Segment Start: Records supplied

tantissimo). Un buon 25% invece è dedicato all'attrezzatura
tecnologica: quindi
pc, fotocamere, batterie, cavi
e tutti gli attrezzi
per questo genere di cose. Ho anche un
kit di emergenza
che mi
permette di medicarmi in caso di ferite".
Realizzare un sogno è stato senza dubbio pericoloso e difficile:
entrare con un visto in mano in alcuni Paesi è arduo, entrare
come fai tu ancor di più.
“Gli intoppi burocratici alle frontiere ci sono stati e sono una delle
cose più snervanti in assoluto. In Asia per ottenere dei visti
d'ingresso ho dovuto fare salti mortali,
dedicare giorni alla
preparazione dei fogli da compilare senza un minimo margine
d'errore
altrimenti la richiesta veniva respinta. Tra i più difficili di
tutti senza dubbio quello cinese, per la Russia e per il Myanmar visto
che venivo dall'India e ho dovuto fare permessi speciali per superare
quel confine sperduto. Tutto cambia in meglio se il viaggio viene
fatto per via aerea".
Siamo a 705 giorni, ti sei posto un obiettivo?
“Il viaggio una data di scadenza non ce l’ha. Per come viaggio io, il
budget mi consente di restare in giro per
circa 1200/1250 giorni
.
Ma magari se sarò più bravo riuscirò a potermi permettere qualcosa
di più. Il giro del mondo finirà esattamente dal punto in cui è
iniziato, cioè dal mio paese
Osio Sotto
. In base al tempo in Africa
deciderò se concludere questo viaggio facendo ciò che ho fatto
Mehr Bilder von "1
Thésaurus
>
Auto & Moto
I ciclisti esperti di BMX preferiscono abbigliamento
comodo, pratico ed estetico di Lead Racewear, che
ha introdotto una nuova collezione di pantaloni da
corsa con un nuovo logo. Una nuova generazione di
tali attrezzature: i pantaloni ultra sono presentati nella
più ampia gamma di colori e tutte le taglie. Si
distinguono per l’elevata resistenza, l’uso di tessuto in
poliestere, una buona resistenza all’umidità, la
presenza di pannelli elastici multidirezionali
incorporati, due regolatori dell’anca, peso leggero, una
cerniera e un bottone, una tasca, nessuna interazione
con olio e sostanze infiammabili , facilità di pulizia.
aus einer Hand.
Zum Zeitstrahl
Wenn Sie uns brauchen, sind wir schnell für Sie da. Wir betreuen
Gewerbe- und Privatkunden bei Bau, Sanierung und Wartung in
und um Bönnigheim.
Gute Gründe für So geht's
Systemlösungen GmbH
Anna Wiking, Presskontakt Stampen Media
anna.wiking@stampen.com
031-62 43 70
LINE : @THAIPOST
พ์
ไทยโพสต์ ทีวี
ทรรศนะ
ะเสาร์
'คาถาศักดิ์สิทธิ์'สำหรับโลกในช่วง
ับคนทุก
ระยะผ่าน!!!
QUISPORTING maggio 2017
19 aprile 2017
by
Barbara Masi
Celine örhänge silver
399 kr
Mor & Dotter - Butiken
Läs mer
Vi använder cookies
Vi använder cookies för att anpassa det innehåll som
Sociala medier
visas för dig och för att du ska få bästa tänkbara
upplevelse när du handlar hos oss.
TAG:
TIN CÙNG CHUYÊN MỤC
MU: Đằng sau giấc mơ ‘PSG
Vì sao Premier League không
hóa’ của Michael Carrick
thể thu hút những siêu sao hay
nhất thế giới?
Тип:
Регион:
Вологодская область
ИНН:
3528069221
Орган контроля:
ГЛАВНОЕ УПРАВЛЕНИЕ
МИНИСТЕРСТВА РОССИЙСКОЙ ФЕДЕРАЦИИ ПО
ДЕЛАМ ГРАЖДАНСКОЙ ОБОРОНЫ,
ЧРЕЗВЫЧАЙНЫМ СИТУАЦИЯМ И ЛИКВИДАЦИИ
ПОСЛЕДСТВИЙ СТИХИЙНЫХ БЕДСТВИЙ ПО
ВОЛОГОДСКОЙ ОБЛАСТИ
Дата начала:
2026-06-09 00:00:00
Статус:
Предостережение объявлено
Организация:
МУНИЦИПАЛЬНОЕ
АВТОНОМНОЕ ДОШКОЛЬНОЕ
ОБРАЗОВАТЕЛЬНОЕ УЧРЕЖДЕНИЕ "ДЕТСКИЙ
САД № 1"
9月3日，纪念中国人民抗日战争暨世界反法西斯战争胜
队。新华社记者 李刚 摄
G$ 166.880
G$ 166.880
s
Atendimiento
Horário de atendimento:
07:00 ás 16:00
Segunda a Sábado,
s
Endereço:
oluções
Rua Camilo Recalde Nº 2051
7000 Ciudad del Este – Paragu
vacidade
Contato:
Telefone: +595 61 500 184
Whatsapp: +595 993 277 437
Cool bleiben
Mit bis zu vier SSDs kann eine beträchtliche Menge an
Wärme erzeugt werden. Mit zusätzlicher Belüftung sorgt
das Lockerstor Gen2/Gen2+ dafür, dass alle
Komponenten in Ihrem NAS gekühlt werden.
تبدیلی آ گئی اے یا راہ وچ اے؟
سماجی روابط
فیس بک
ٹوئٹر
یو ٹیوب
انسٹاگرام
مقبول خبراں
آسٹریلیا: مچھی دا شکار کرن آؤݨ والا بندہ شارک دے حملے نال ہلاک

Segment End: Records supplied

Reproduce the material from its beginning through the line containing "incorporati, due regolatori", swapping "fotocamere" for "videocamere" and leaving everything else unchanged.

### Solution to this exercise
tantissimo). Un buon 25% invece è dedicato all'attrezzatura
tecnologica: quindi
pc, videocamere, batterie, cavi
e tutti gli attrezzi
per questo genere di cose. Ho anche un
kit di emergenza
che mi
permette di medicarmi in caso di ferite".
Realizzare un sogno è stato senza dubbio pericoloso e difficile:
entrare con un visto in mano in alcuni Paesi è arduo, entrare
come fai tu ancor di più.
“Gli intoppi burocratici alle frontiere ci sono stati e sono una delle
cose più snervanti in assoluto. In Asia per ottenere dei visti
d'ingresso ho dovuto fare salti mortali,
dedicare giorni alla
preparazione dei fogli da compilare senza un minimo margine
d'errore
altrimenti la richiesta veniva respinta. Tra i più difficili di
tutti senza dubbio quello cinese, per la Russia e per il Myanmar visto
che venivo dall'India e ho dovuto fare permessi speciali per superare
quel confine sperduto. Tutto cambia in meglio se il viaggio viene
fatto per via aerea".
Siamo a 705 giorni, ti sei posto un obiettivo?
“Il viaggio una data di scadenza non ce l’ha. Per come viaggio io, il
budget mi consente di restare in giro per
circa 1200/1250 giorni
.
Ma magari se sarò più bravo riuscirò a potermi permettere qualcosa
di più. Il giro del mondo finirà esattamente dal punto in cui è
iniziato, cioè dal mio paese
Osio Sotto
. In base al tempo in Africa
deciderò se concludere questo viaggio facendo ciò che ho fatto
Mehr Bilder von "1
Thésaurus
>
Auto & Moto
I ciclisti esperti di BMX preferiscono abbigliamento
comodo, pratico ed estetico di Lead Racewear, che
ha introdotto una nuova collezione di pantaloni da
corsa con un nuovo logo. Una nuova generazione di
tali attrezzature: i pantaloni ultra sono presentati nella
più ampia gamma di colori e tutte le taglie. Si
distinguono per l’elevata resistenza, l’uso di tessuto in
poliestere, una buona resistenza all’umidità, la
presenza di pannelli elastici multidirezionali
incorporati, due regolatori dell’anca, peso leggero, una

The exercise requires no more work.